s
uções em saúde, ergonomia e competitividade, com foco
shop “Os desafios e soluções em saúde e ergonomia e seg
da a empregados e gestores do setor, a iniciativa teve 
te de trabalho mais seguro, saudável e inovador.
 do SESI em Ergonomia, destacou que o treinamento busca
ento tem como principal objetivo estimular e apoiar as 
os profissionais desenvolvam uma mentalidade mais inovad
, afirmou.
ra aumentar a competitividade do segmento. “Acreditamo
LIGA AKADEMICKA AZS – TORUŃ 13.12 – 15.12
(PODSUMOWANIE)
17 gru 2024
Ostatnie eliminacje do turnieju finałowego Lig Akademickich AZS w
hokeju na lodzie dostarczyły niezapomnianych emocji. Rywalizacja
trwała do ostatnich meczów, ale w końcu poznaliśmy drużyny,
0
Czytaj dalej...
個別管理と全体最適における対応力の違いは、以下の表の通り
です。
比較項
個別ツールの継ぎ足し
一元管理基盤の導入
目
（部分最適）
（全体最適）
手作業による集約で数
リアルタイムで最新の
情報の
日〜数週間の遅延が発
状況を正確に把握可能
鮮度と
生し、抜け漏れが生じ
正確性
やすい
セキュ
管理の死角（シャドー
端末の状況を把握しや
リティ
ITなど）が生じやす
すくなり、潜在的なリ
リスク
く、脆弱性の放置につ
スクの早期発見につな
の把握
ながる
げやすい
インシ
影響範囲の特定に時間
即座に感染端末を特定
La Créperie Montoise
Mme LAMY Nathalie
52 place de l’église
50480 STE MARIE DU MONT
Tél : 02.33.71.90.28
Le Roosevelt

· · · ·

What you will do:
The only acceptable answer is a number: how many lines in the data above hold the word "mais".

Output for this task:
2